9/11: 20 years after
‘Please note: for your personal safety and the safety of others video surveillance cameras are constantly recording’. These words are a familiar sign of welcome as soon as you enter a shopping mall. You can also be sure to be greeted by a neatly dressed security guard and to hear the buzzing of metal detectors near the entrance.
Who installed these measures for safety? Not the government or national police. “The state is just one of many players in the field of security,” says cultural anthropologist dr. Tessa Diphoorn (UU). Besides public services, private security companies (PSCs) are active as well. Very active. Since 9/11, the private security industry has grown immensely. Research by The Guardian from 2018 shows that worldwide, private security workers now outnumber public police officers. It’s a $180bn industry, that is growing every year.
We have our own 9/11
“Private security services make money out of criminality,” Diphoorn remarks. Their success depends on the number and extent of security measures customers take to stay safe. It’s an interesting paradox: private security services are there to make us feel safe, but not too safe, since they profit from a sense of insecurity. They need to make us believe that we need more protection, no matter if the chances of crime are real or not. As long as people feel the threat, they’ll buy the camera and hire the guard. The attacks on the Twin Towers helped fuel this sense of threat.
Although it’s true that the 9/11 attacks gave PSCs a boost worldwide, it is important not to overlook the impact of local events, says Diphoorn. In September 2013, the Westgate Mall in Nairobi, Kenya was attacked by Islamic groups from Somalia. It was fear ignited by the Westgate attack that triggered the installment of extra security measures at the mall and the rest of Nairobi. Not left-over feelings of fear from the Twin Towers. In the words of Westgate’s security director: “We have our own 9/11”.
How did the state strive to guarantee security after 9/11? According to legal expert Prof. Jan-Jaap Oerlemans (UU) there is a difference between the U.S. and Europe. In the U.S, everything was allowed for 9/11 to not happen again. The War on Terror got a solid legal basis in the Patriot Act, among others. Through these laws, Intelligence & Security services got permission to collect personal data and information to detect and prevent the plotting of terrorist attacks.
Many people believe that the E.U. and its member states designed their own version of the Patriot Act. In the Netherlands, however, quite the opposite happened. In 2002, the Act on Security and Intelligence was installed. This act comprises a detailed list of which methods intelligence services may legally use to prevent terrorism and to what extent. Instead of extending surveillance power, this act works as a restriction on these powers.
Nor did the European Union mirror the U.S. response to 9/11. They were definitely measures to combat terrorism. Companies for tele-communication were licensed to collect and store customer data, for example, which intelligence services could use. But a European Patriot Act does not exist. Moreover, most anti-terrorism legislation in the EU is mostly motivated by what happened on this continent.

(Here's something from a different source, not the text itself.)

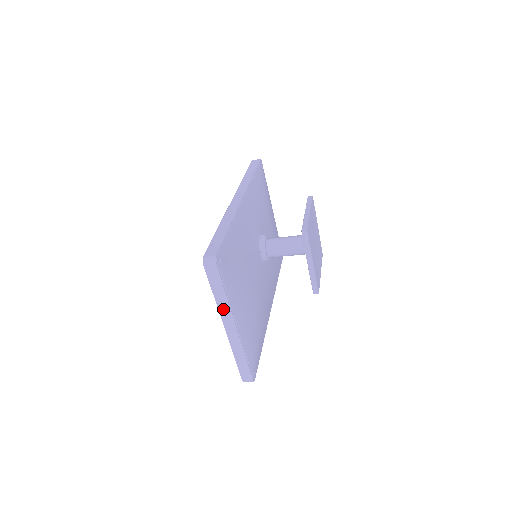
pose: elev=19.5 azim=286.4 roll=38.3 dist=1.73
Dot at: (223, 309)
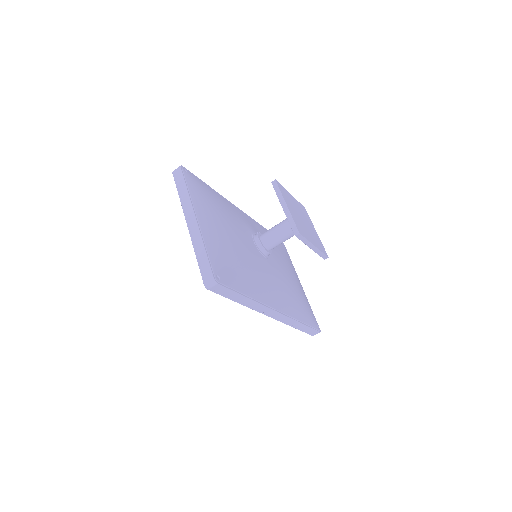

Not so much what happened to the Twin Towers, but what happened to Madrid, Charlie Hebdo, Bataclan and Brussels Airport was reason for these new security measures, says Oerlemans. Just like Nairobi, Europe had its own 9/11.
To do their work properly, security services must operate on the boundary of efficiency and integrity. It’s a difficult act of balance, that is frequently undermined. Last month, Dutch newspaper NRC published a story about the Dutch National Coordinator of Terrorism and Security, which unlawfully collected personal data from thousands of people. In their hunger for data, it appears they went too far, Oerlemans comments.
While doing research in South Africa, Diphoorn saw how racial profiling is part of the private security industry’s profit-making enterprise. PSC’s can only make money if people think that they should be afraid of something or someone. And so private security companies actively spread the idea that black men form a threat. Discrimination and inequality, in other words, are part of their business model.
The question then is: who controls these security services, public and private? Both Diphoorn and Oerlemans conclude that oversight and checks on security service are there, but they need improvement. The private security branch already took steps to create a regulatory system, Diphoorn admits, but they’re small. Companies can sign an international code of conduct and the so-called ‘Montreux Document’ containing ‘legal obligations for good practice’. But these documents have barely been ratified. As for the public security services, steps for controlling their work have been bigger. But not big enough, Oerlemans explains. Legislation on the do’s and don’ts of intelligence services are too vague and undetermined. A more universal system of control is needed.